A couple of months ago, my wife and I were in a department store and I spotted two coffee mugs that I liked. On one side, the first was marked “Faith”. And, on its opposite side was written, “Faith isn’t always a leap. Sometimes it’s just one little step after another, with lots of falling down and getting back up in between.” The other mug was marked, “Courage”. And on its opposite side was, “Courage doesn’t always roar, sometimes courage is the quiet voice at the end of the day saying, ‘I will try again tomorrow.’”
I bought them. Over the intervening time, I’ve thought about courage and faith quite a bit. I believe both are critical to Christianity and our walk with God. Personally, I believe faith empowers courage. And, quite often courage can build our faith. You kinda’ get into that “Which came first, the chicken or the egg?,” conundrum.
As a Christian, I know God created the birds—and chickens are birds. Therefore, the chicken came first. And, I wouldn’t be a Christian if I hadn’t first had the faith to ask Jesus to (A), save me: and (B), had the faith to yield my will to God’s will (for me). And at the same time, both actions took some courage!
The words are bound to one-another in many ways. Unger’s Concise Bible Dictionary gives us five different forms of faith. The first is (1), Saving faith—what I said in “A” in the above paragraph (see, Jn 11:25). (2), Serving faith—the confidence in Jesus that motivates us to give God control of our lives; “B” in the above paragraph (Rom 12:1,2). Then comes (3),Sanctifying faith—big word meaning we trust Christ as our source of sustaining grace and divine power (Rom 6:11). (4), Responsive faith—working belief that produces the fruit of the Spirit (Gal 5:22, 23). And (5), Doctrinal faith—trust in the body of revealed truth. (Col 1:23 and 2:6,7).
Trusting (having faith in God), pleases and honors God; so that He can use us, and act on our behalf.
Webster’s Dictionary defines courage as: mental or moral strength to venture, persevere, and withstand danger, fear, or difficulty.

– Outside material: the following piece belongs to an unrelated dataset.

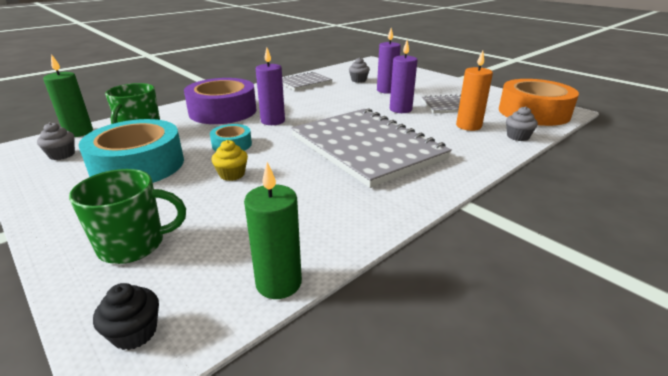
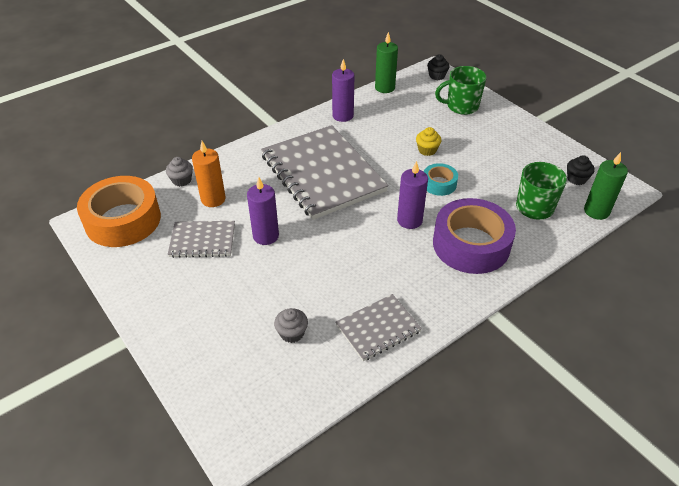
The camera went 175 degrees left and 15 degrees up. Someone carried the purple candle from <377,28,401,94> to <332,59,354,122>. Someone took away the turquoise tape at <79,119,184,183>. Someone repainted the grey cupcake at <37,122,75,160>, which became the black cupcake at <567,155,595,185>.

Let me give you three versions of courage from the Holy Bible. (1), To stand firm in our convictions—an excellent example is Shammah, who by standing firm, gave God a great victory. (2 Sam 23: 11- 12). (2),To take advantage of opportunities to witness—On his way to the Temple for a prayer service, Peter saw an opportunity to act and took it. It’s a long story that clearly shows us how God can work through courage. (Acts 3:1 through 4:31). (3), Sometimes a great deal of courage may be required for the sake of others. Even if it could be misunderstood as cowardice. (2 Sam 15:13-14).
I think we can all see how faith in God can underpin (support and substantiate) courage. And, courage based on faith in God, is never misguided. We may not get the result we expect; but, it will never-the-less be to our ultimate benefit. Remember, while we are “terminal” on earth; we have an eternal life waiting for us. One in which we will have new (perfect) bodies, rewards based on how we lived our Christian life while on earth, and work that will bring us peace, fulfillment and joy.
Yup. Faith and courage. Both critical to our walk with God!